First of all, let me wish all of you a great year 2009! As an old year ends and a new year begins, it's a good time to do some statistics. One of the statistics that web developers are interested in is, which browsers and operating systems visitors use to access their websites. Let me share some of the interesting figures regarding the
mysql.com website with you.
(click to enlarge and see more detail)The spreadsheet contains data for December 2008 (another sheet for November 2008) in a pivot table style. In the columns you see the browsers and operating system and in the rows the continents and regions, with the shares in the respective cells. Fairly self-explanatory as I hope ;).
Usage shares on the mysql.com site generally favor browsers and operating systems that are more widely used by technically advanced people, compared to general global usage share statistics, like the probably most famous one at
marketshare.hitslink.com. While the general global share for Mozilla Firefox is "only" 21.34 % as of December 2008, about 54 % of the visitors on mysql.com use Firefox. Visitors most likely to use Firefox come from Europe, Oceania and North America.
Just as the global share for Firefox is constantly increasing (from 16.80 % in Dec. 2007 to 21.34 % in Dec. 2008), the share for Firefox at mysql.com has increased from 48.96 % to 53.90 % during the same period.
Internet Explorer has always had a hard time, compared to global shares, so you find its share at mysql.com at only 33.62 %, 63.17 % of which use IE7 (making up 21.50 % of the total share) and 34.89 % of which use IE6 (making up 11.87 % of the total). For comparison: in December 2007, Internet Explorer found itself at 41.40 % (IE6 with 51.58 % still leading ahead of IE7 with 48.14 %, making up 21.35 and 19.93 % of the total). Internet Explorer has by far the strongest share in Asia, followed (with some distance) by Central America, South America and Africa.
So while Mozilla Firefox gained about 6 percentage points, Internet Explorer lost about 8.
Shares for Opera, Safari and - since September 2008 - Google Chrome are constantly between 3 and 4 %. There is hardly any trend that can be recognized as stable, so we'll have to wait and see what 2009 brings (sure will be exciting).
Also the shares of the operating systems are comparably stable (at least compared to the movements happening with IE and Firefox).

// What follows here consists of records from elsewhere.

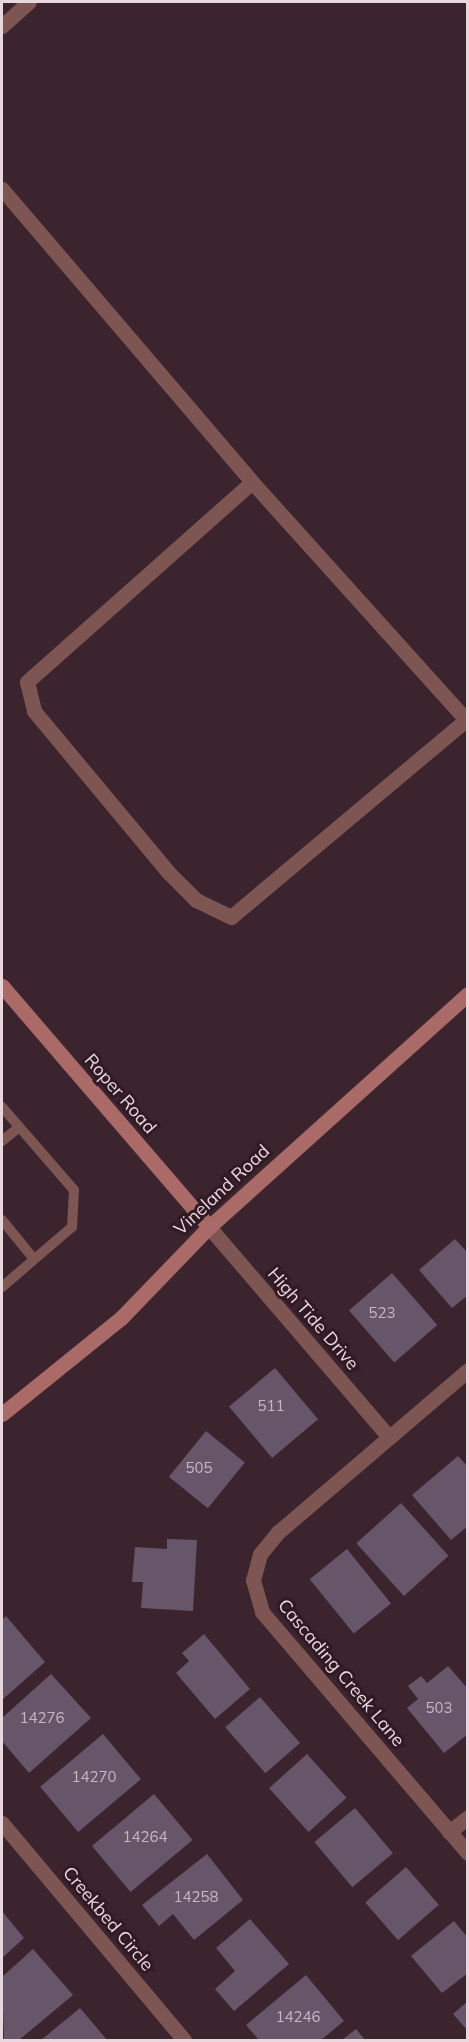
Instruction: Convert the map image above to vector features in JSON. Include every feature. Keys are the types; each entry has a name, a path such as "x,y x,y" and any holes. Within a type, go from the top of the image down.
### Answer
{"main road":[{"name":"Roper Road","path":"2,986 208,1227"},
{"name":"Vineland Road","path":"2,1414 121,1318 208,1227 468,994"}],"street":[{"path":"2,26 29,2"},
{"path":"2,189 252,482 467,720 231,917 196,900 170,874 34,711 27,682 252,482"},
{"name":"High Tide Drive","path":"208,1227 389,1437"},
{"name":"Cascading Creek Lane","path":"468,1370 278,1532 260,1554 254,1580 262,1612 468,1853"},
{"path":"450,1832 468,1817"},
{"name":"Creekbed Circle","path":"2,1823 184,2040"}],"lane":[{"path":"2,1107 74,1190 72,1227 2,1287"},
{"path":"2,1141 19,1127"},
{"path":"2,1220 34,1259"}],"building":[{"path":"455,1239 468,1253 468,1295 452,1308 419,1270"},
{"path":"392,1273 437,1325 394,1362 349,1310"},
{"path":"275,1368 318,1419 272,1458 229,1407"},
{"path":"206,1431 245,1462 208,1508 169,1477"},
{"path":"458,1456 468,1467 468,1526 451,1540 412,1495"},
{"path":"401,1503 449,1556 404,1596 356,1543"},
{"path":"167,1539 197,1540 193,1611 141,1608 143,1582 132,1582 135,1547 167,1549"},
{"path":"347,1549 391,1603 354,1634 310,1579"},
{"path":"6,1616 45,1662 2,1700 2,1620"},
{"path":"204,1634 250,1689 215,1719 176,1673 189,1661 182,1653"},
{"path":"448,1666 468,1689 468,1734 444,1753 407,1708 418,1699 408,1686 421,1676 427,1683"},
{"path":"51,1674 91,1718 29,1773 2,1741 2,1718"},
{"path":"260,1697 300,1743 265,1773 225,1727"},
{"path":"103,1734 141,1779 78,1832 40,1787"},
{"path":"307,1754 346,1798 309,1832 269,1788"},
{"path":"154,1794 193,1840 131,1892 92,1846"},
{"path":"355,1808 393,1853 352,1887 314,1842"},
{"path":"207,1854 243,1900 194,1940 173,1914 159,1926 142,1905"},
{"path":"406,1867 439,1905 398,1940 365,1902"},
{"path":"2,1911 24,1938 2,1958"},
{"path":"250,1919 289,1964 234,2011 215,1989 235,1971 216,1948"},
{"path":"454,1921 468,1938 468,1973 442,1993 411,1956"},
{"path":"33,1949 73,1995 19,2040 4,2040 2,1977"},
{"path":"306,1975 344,2021 321,2040 258,2039 246,2025"},
{"path":"468,2001 468,2031 453,2014"},
{"path":"80,2008 107,2040 41,2040"},
{"path":"356,2029 365,2040 342,2040"}]}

Windows decreased its share (again from Dec. 2007 to Dec. 2008) slightly from 82.69 % to 80.83 % while MacOS increased from 6.44 % to 7.70 %. Linux has changed only from 10.41 % to 10.97 %. So there is a slow trend from Windows to MacOS. You may want to compare these figures with the
global OS usage shares from marketshare.hitslink.com.
Windows is strongest in Asia and weakest in North America, Linux is strongest in Europe and weakest in Asia and MacOS is (little surprising) strongest in North America and weakest in South America.

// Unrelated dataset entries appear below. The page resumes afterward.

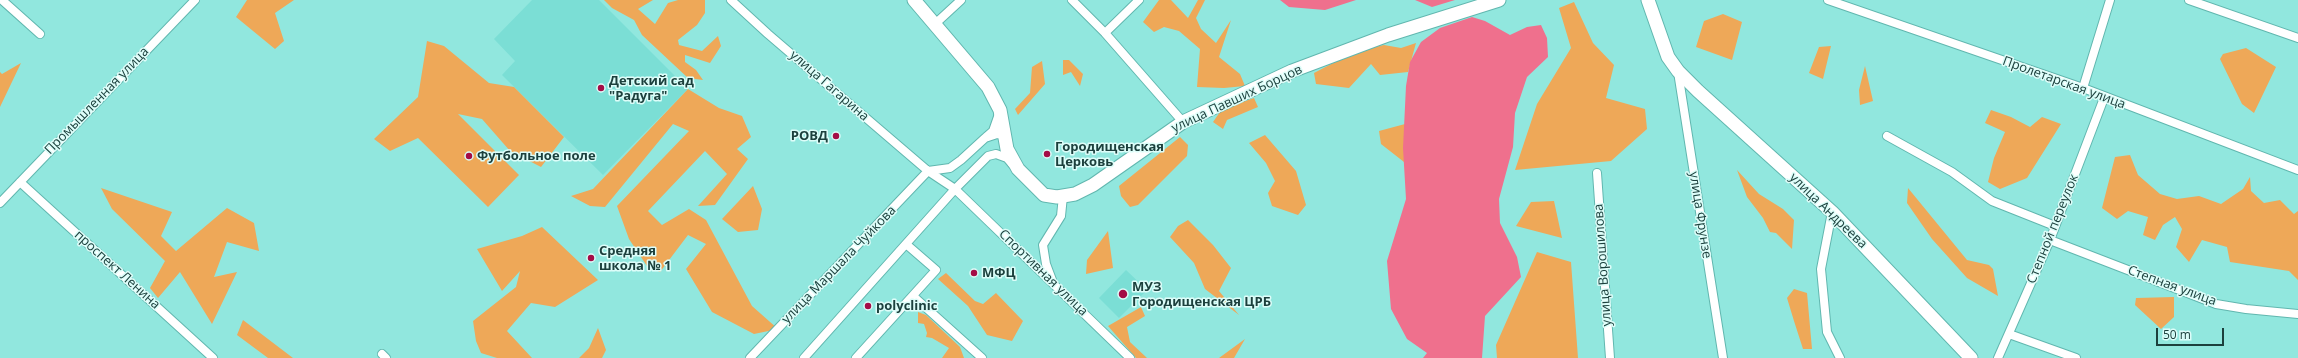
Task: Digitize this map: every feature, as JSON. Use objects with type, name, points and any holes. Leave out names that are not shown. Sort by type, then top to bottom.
[{"type":"main road","points":[[914,0],[988,87],[1000,110],[1006,134],[1007,150],[1018,169],[1044,196],[1069,195]]},
{"type":"main road","name":"улица Павших Борцов","points":[[1069,195],[1093,185],[1183,122],[1292,71],[1388,35],[1498,0]]},
{"type":"main road","name":"улица Андреева","points":[[1648,0],[1668,57],[1678,71],[1698,91],[1832,212],[1971,358]]},
{"type":"street","points":[[1,0],[40,34]]},
{"type":"street","name":"Промышленная улица","points":[[0,203],[195,0]]},
{"type":"street","name":"улица Гагарина","points":[[731,0],[768,34],[928,171],[955,188]]},
{"type":"street","points":[[935,24],[961,0]]},
{"type":"street","name":"улица Павших Борцов","points":[[1072,0],[1105,33],[1183,122]]},
{"type":"street","points":[[1105,33],[1139,0]]},
{"type":"street","name":"Пролетарская улица","points":[[1828,0],[2083,88],[2104,98],[2298,170]]},
{"type":"street","points":[[2083,88],[2110,0]]},
{"type":"street","points":[[2189,0],[2298,38]]},
{"type":"street","name":"улица Фрунзе","points":[[1678,71],[1723,358]]},
{"type":"street","name":"Степной переулок","points":[[1998,358],[2050,240],[2104,98]]},
{"type":"street","points":[[928,171],[950,168],[961,160],[993,131],[1000,110]]},
{"type":"street","points":[[985,138],[997,134],[1006,134],[996,154]]},
{"type":"street","points":[[1887,136],[1952,172],[1992,201],[2055,226]]},
{"type":"street","points":[[804,358],[955,188],[988,156],[996,154],[1007,158],[1018,169]]},
{"type":"street","name":"улица Маршала Чуйкова","points":[[750,358],[928,171]]},
{"type":"street","name":"улица Ворошилова","points":[[1597,173],[1610,358]]},
{"type":"street","name":"проспект Ленина","points":[[20,182],[214,358]]},
{"type":"street","name":"Спортивная улица","points":[[955,188],[1130,358]]},
{"type":"street","points":[[1053,283],[1046,264],[1043,245],[1061,216],[1069,195]]},
{"type":"street","points":[[1832,212],[1821,269],[1827,332],[1840,358]]},
{"type":"street","name":"Степная улица","points":[[2050,240],[2216,304],[2246,309],[2298,314]]},
{"type":"street","points":[[856,358],[936,270],[906,244]]},
{"type":"street","points":[[913,296],[982,358]]},
{"type":"street","points":[[2009,334],[2076,358]]},
{"type":"shaded area","points":[[247,0],[294,0],[275,13],[284,41],[275,49],[236,17]]},
{"type":"shaded area","name":"Детский сад \"Радуга\"","points":[[532,0],[599,0],[688,89],[603,175],[502,75],[515,61],[494,39]]},
{"type":"shaded area","points":[[604,0],[653,0],[638,9],[655,24],[668,3],[678,0],[705,0],[705,13],[697,25],[678,40],[679,45],[702,51],[718,36],[721,46],[710,63],[685,55],[685,62],[696,70],[703,80],[688,78],[642,35],[634,20],[612,8]]},
{"type":"shaded area","points":[[1159,0],[1171,0],[1188,18],[1198,0],[1205,0],[1196,18],[1201,29],[1216,43],[1231,20],[1219,57],[1240,74],[1245,86],[1224,88],[1197,87],[1200,49],[1179,31],[1164,27],[1154,32],[1143,22]]},
{"type":"shaded area","points":[[1280,0],[1356,0],[1325,10],[1289,7]]},
{"type":"shaded area","points":[[1415,0],[1455,0],[1432,7]]},
{"type":"shaded area","points":[[1574,2],[1593,43],[1614,65],[1606,98],[1645,109],[1647,129],[1611,161],[1515,170],[1537,104],[1571,48],[1559,8]]},
{"type":"shaded area","points":[[1723,14],[1742,22],[1732,60],[1696,47],[1704,21]]},
{"type":"shaded area","points":[[1472,17],[1485,21],[1510,35],[1527,27],[1541,25],[1547,38],[1548,57],[1527,77],[1515,113],[1513,147],[1499,199],[1500,223],[1517,257],[1521,277],[1485,316],[1482,358],[1423,358],[1427,353],[1407,339],[1391,309],[1387,261],[1406,199],[1403,148],[1406,86],[1410,62],[1421,42],[1440,28]]},
{"type":"shaded area","points":[[427,41],[444,46],[489,83],[514,87],[564,137],[541,167],[510,151],[482,119],[458,114],[519,175],[488,207],[418,138],[390,151],[374,139],[418,97]]},
{"type":"shaded area","points":[[1416,43],[1408,72],[1380,75],[1371,64],[1349,88],[1316,84],[1314,73],[1356,51],[1384,45],[1401,48]]},
{"type":"shaded area","points":[[1831,46],[1823,79],[1809,73],[1819,47]]},
{"type":"shaded area","points":[[2246,48],[2276,67],[2254,113],[2242,104],[2220,59],[2223,54]]},
{"type":"shaded area","points":[[1063,60],[1069,60],[1083,74],[1080,86],[1071,72],[1063,75]]},
{"type":"shaded area","points":[[1042,61],[1045,84],[1018,115],[1015,109],[1030,93],[1032,67]]},
{"type":"shaded area","points":[[21,63],[0,107],[0,72],[2,74]]},
{"type":"shaded area","points":[[1865,66],[1873,101],[1860,105],[1859,90]]},
{"type":"shaded area","points":[[688,89],[719,108],[742,116],[751,137],[737,149],[748,159],[715,205],[698,206],[727,174],[705,151],[648,211],[662,225],[689,209],[706,220],[752,306],[778,329],[754,334],[712,312],[686,269],[706,244],[688,235],[660,272],[647,266],[629,239],[617,206],[689,131],[673,124],[605,207],[590,206],[571,196],[593,189]]},
{"type":"shaded area","points":[[1254,98],[1258,107],[1227,120],[1223,129],[1213,122],[1222,109]]},
{"type":"shaded area","points":[[1991,110],[2011,117],[2030,127],[2042,117],[2061,124],[2027,178],[2000,189],[1988,182],[1994,158],[2005,132],[1985,123]]},
{"type":"shaded area","points":[[1405,124],[1404,162],[1381,144],[1379,131]]},
{"type":"shaded area","points":[[1265,135],[1296,171],[1306,205],[1298,215],[1272,206],[1268,193],[1275,181],[1266,163],[1249,143]]},
{"type":"shaded area","points":[[1180,137],[1188,145],[1187,156],[1138,205],[1130,207],[1121,196],[1119,186]]},
{"type":"shaded area","points":[[2130,155],[2138,175],[2160,194],[2177,199],[2199,196],[2221,204],[2243,189],[2250,177],[2251,191],[2264,203],[2280,200],[2294,214],[2298,211],[2298,280],[2289,271],[2230,262],[2227,247],[2202,240],[2189,262],[2176,247],[2182,229],[2175,217],[2163,225],[2155,240],[2143,235],[2148,217],[2128,211],[2117,219],[2102,208],[2115,157]]},
{"type":"shaded area","points":[[1737,170],[1759,194],[1783,209],[1794,220],[1792,249],[1776,233],[1770,232],[1763,218],[1747,197]]},
{"type":"shaded area","points":[[753,186],[762,209],[758,230],[738,232],[722,219]]},
{"type":"shaded area","points":[[101,188],[172,212],[161,236],[176,251],[227,208],[254,223],[259,251],[227,242],[214,277],[237,272],[212,324],[180,272],[158,298],[150,288],[165,261],[112,209]]},
{"type":"shaded area","points":[[1908,188],[1967,260],[1989,265],[1993,269],[1998,296],[1967,278],[1932,239],[1907,203]]},
{"type":"shaded area","points":[[1554,201],[1562,238],[1516,226],[1531,202]]},
{"type":"shaded area","points":[[1188,220],[1213,245],[1231,268],[1219,291],[1239,315],[1205,289],[1194,263],[1170,237],[1178,226]]},
{"type":"shaded area","points":[[542,227],[598,280],[555,307],[531,303],[507,331],[532,358],[497,358],[481,353],[476,341],[473,321],[516,287],[520,271],[502,291],[477,249],[522,236]]},
{"type":"shaded area","points":[[1108,231],[1113,268],[1086,274],[1087,260]]},
{"type":"shaded area","points":[[1537,252],[1571,262],[1578,358],[1497,358],[1496,345]]},
{"type":"shaded area","name":"МУЗ Городищенская ЦРБ","points":[[1126,270],[1147,290],[1119,318],[1099,298]]},
{"type":"shaded area","points":[[946,273],[975,301],[983,304],[996,293],[1023,321],[1012,341],[987,335],[968,306],[938,279]]},
{"type":"shaded area","points":[[1794,289],[1807,293],[1812,349],[1803,349],[1787,298]]},
{"type":"shaded area","points":[[2174,297],[2174,317],[2161,329],[2135,305],[2136,298]]},
{"type":"shaded area","points":[[1141,307],[1145,316],[1127,327],[1130,342],[1147,358],[1136,358],[1108,326]]},
{"type":"shaded area","points":[[918,312],[926,315],[960,347],[964,358],[942,358],[949,348],[932,338],[926,337],[927,333],[924,324],[918,323]]},
{"type":"shaded area","points":[[243,320],[293,358],[268,358],[237,335]]},
{"type":"shaded area","points":[[598,328],[606,350],[602,358],[579,358],[589,348]]},
{"type":"shaded area","points":[[1245,339],[1234,358],[1219,358]]},
{"type":"place","name":"Детский сад \"Радуга\"","points":[[601,88]]},
{"type":"place","name":"РОВД","points":[[836,136]]},
{"type":"place","name":"Городищенская Церковь","points":[[1047,154]]},
{"type":"place","name":"Футбольное поле","points":[[469,156]]},
{"type":"place","name":"Средняя школа № 1","points":[[591,258]]},
{"type":"place","name":"МФЦ","points":[[974,273]]},
{"type":"place","name":"МУЗ Городищенская ЦРБ","points":[[1123,294]]},
{"type":"place","name":"polyclinic","points":[[868,306]]}]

Other than in the 90s and the early years of this decade, there is now a wide choice of web browsers across all the widely used operating systems and there has never been as much competition as today which results in noticeable quicker development. As the browsers of previous (browser) generations finally die out and recent browsers implement the W3C standards more and more completely, web developers will have an easier life to create rich internet applications with less pain, despite the higher number of web clients.
2009 is certainly going to be an exciting year in regard to web browsers. How will Internet Explorer 8 affect the usage shares? Firefox 3.1 is on its way, about to be released around the same time as Internet Explorer 8. Maybe even Firefox 3.2 may make it to a final release in 2009. Opera will release version 10, Safari 4 is under development and there is certainly more to come from Google Chrome. I can't wait to see what all these numbers look like when 2009 is over.